SIGNS emerged yesterday that Canada's Magna could face challenges to its deal for General Motors' European unit Opel as Fiat SpA said it was still interested and Germany invited rival bidders to improve their offers.

Fiat, the Italian auto maker, lost out last week to the Canadian car parts maker Magna in bidding for GM's Germany-based Opel and British brand Vauxhall, but Fiat Chief Executive Sergio Marchionne said the deal was not yet sealed.

"The interest is still there, it doesn't depend on us," he told reporters in Turin where Fiat is based. "The deal technically is not closed, we will see."

Asked about Fiat's other expansion plans, Marchionne said its interest in GM's Swedish unit Saab was "minimal" without Opel.

Fiat has no talks under way with PSA Peugeot Citroen SA, he said. The French company is often mentioned as a potential Fiat tie-up partner.

Marchionne said Fiat had not yet used a 1.0 billion euro (US$1.4 billion) credit it had with the banks.

Fiat has said its focus is turning around ailing United States car maker Chrysler. Marchionne had seen Opel as key to his goal of putting Fiat among the top global auto makers by output.

Berlin clinched a deal last week with Magna and the US government that includes state-backed loans and loan guarantees worth 4.5 billion euros.

The deal aims to shield the company and thousands of jobs from GM's Chapter 11 bankruptcy filing.

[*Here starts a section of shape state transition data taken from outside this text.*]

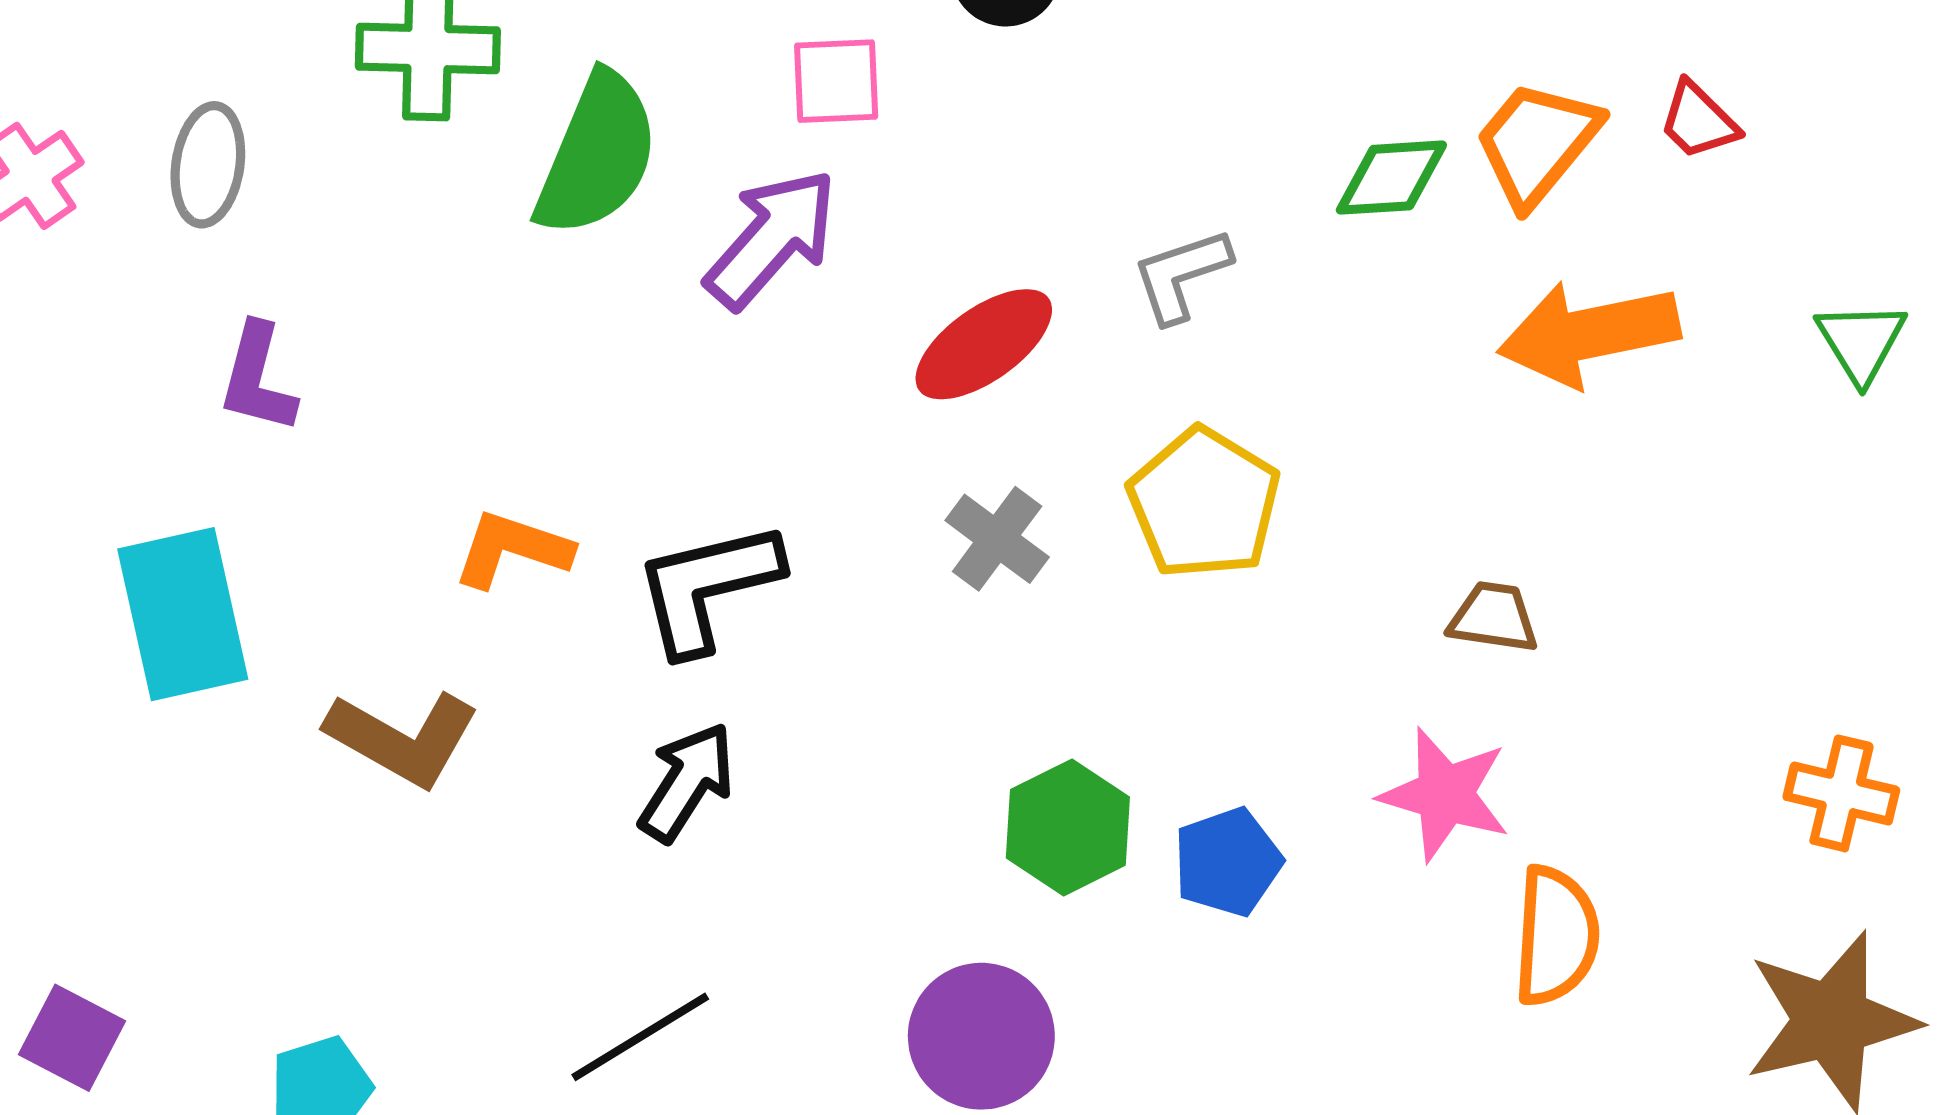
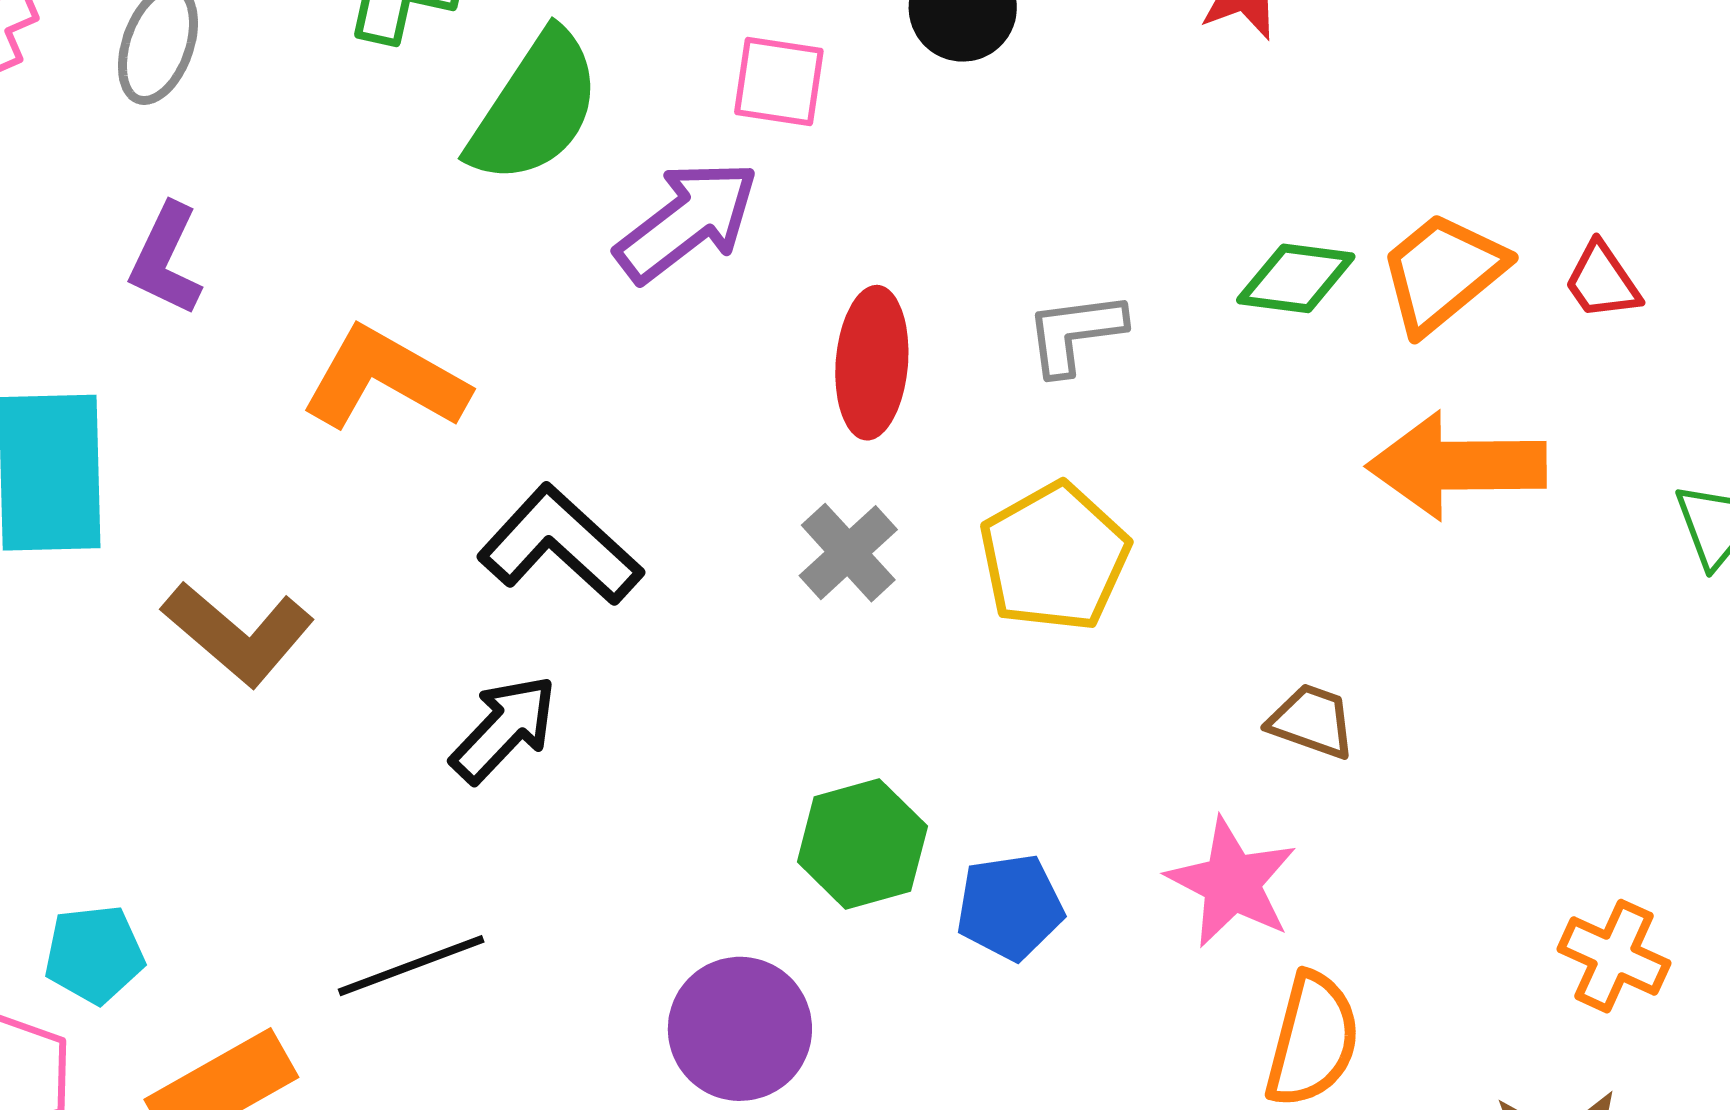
red ellipse: (984, 344) -> (872, 363), turned -61
orange L-shape: (512, 549) -> (385, 379), moved, size x1.4
black L-shape: (707, 587) -> (560, 545), turned 45

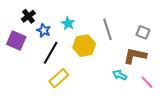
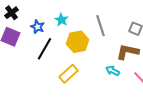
black cross: (28, 16) -> (12, 13), moved
yellow rectangle: (59, 78) -> (68, 74), moved

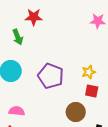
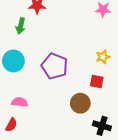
green arrow: (18, 37) -> (21, 26), turned 35
yellow star: (89, 72) -> (103, 57), moved

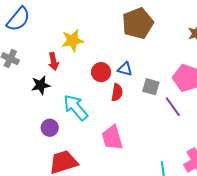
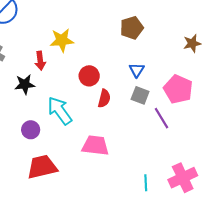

Magna and Russian bank Sberbank agreed in principle on May 29 to take a joint 55 percent stake in Opel, with Magna lending 300 million euros to cover short-term needs.

Although Magna's plan put it in a strong position, a German government spokesman said it could not be ruled out that other bidders could improve on its offer.

Besides Fiat, China's Beijing Automotive Industry Corp has also shown interest in Opel. It has hired PricewaterhouseCoopers to advise it on a takeover bid, a source familiar with the matter said on Thursday.

GM Europe Chief Executive Carl-Peter Forster said yesterday he expected a definitive pact with Magna by July and the deal to close by September.

Writing on a GM Europe web log, he cautioned that although both parties were committed to completing the deal, "much work remains and much could happen along the way."

In an interview with Austria's Format magazine, Magna co-CEO Siegfried Wolf said he would keep Magna and Opel separate in the interest of Magna's other clients.